(DOCUMENT EXCERPT)
*** Begin section ***
As most of the United States remains on lockdown, many businesses are still struggling to stay afloat. Even though the vaccine is slowly being rolled out, that won’t save businesses that have fought to remain solvent for an entire year.
However, the same pandemic causing businesses to close their doors could also make bankruptcies more difficult and lead to delayed filings. Will the proposed relief package be enough, or is it just another bandage on a hemorrhaging economy?
It’s no secret that the government-mandated store closures and stay-at-home orders in effect are ravaging the economy.
Sure, public health is a shared responsibility. And now, many cases have been reported in every state and the District of Columbia. That means that communities, businesses, and individuals should take measures to reduce the spread of the novel coronavirus.
The Centers for Disease Control and Prevention (CDC) has issued advice on how families and schools can plan for and respond. But perhaps more importantly, the CDC has also issued a guide for employers.
*** End section ***
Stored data
*** Begin section ***
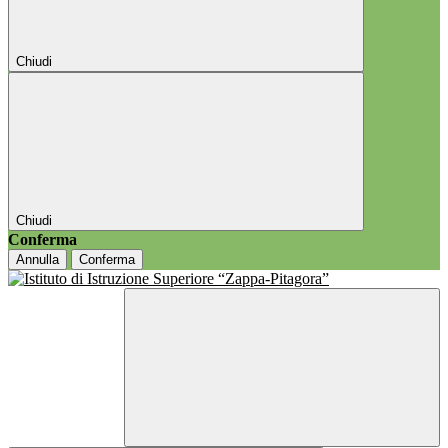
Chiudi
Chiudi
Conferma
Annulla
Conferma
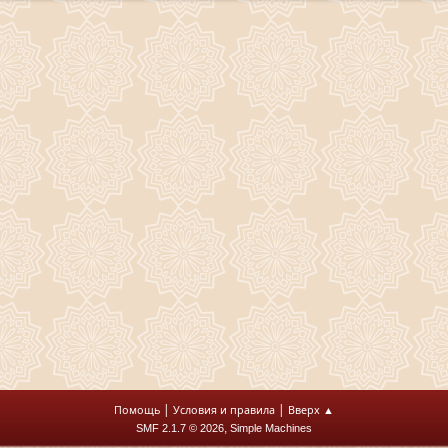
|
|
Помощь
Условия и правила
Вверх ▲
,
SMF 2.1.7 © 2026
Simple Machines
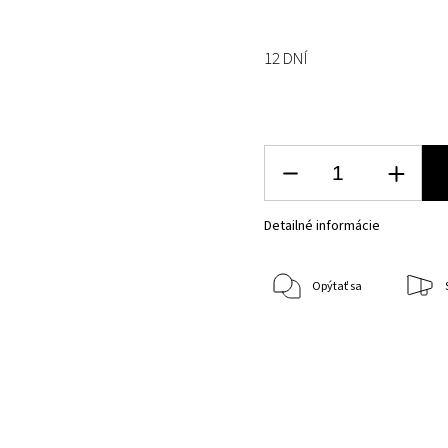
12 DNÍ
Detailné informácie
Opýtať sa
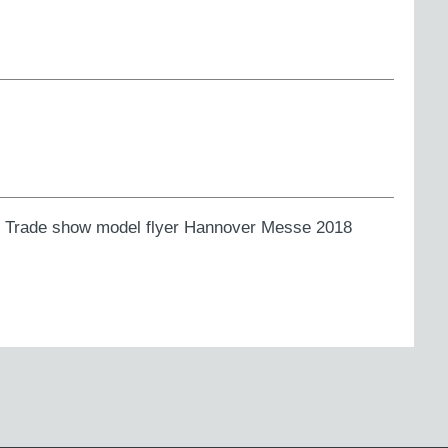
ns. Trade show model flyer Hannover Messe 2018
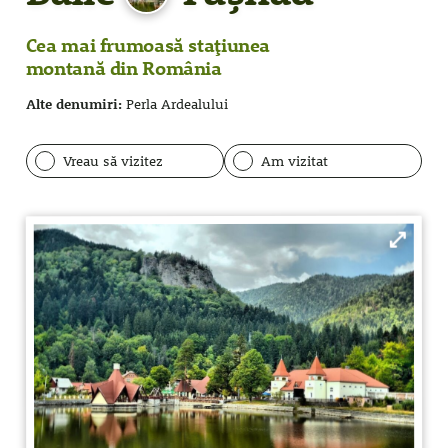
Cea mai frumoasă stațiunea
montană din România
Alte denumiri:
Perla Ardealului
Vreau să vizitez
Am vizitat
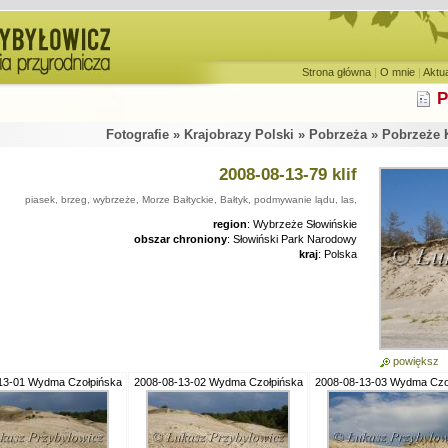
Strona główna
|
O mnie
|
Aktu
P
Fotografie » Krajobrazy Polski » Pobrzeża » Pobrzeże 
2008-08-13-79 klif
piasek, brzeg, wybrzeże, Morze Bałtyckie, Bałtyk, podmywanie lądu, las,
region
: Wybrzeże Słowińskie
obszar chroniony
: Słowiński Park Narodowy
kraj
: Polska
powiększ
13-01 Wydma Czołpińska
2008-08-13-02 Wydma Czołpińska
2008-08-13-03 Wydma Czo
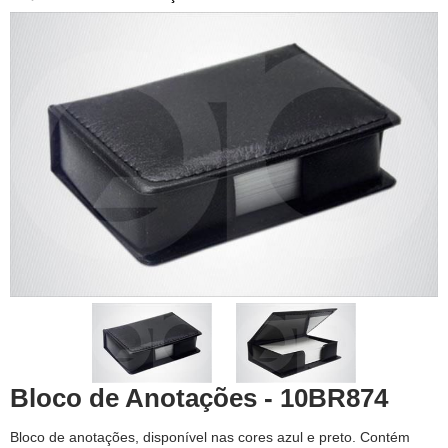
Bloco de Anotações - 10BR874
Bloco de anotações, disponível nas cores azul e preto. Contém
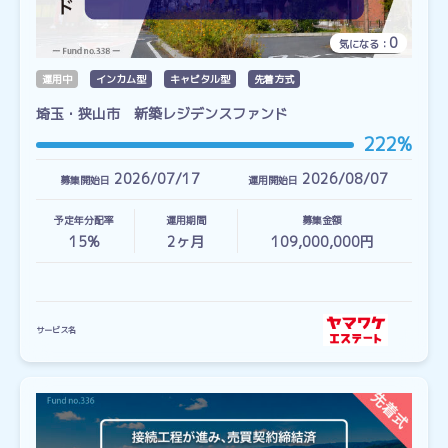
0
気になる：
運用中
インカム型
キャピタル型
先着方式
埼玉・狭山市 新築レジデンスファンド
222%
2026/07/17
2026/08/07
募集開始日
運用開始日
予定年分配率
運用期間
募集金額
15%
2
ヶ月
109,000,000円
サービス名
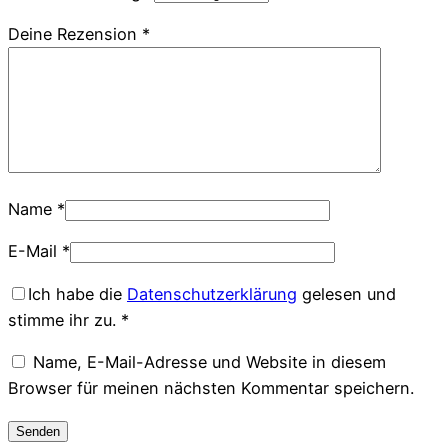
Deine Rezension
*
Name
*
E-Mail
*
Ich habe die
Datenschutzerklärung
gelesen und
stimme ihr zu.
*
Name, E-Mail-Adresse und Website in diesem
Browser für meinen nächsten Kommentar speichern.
*** End section ***
(WHAT TO WORK ON) Reproduce the article on the pandemic and struggling businesses word for word, starting at "It’s no secret" and stopping after "guide for employers.".

(ANSWER FOR THIS EXERCISE)
It’s no secret that the government-mandated store closures and stay-at-home orders in effect are ravaging the economy.
Sure, public health is a shared responsibility. And now, many cases have been reported in every state and the District of Columbia. That means that communities, businesses, and individuals should take measures to reduce the spread of the novel coronavirus.
The Centers for Disease Control and Prevention (CDC) has issued advice on how families and schools can plan for and respond. But perhaps more importantly, the CDC has also issued a guide for employers.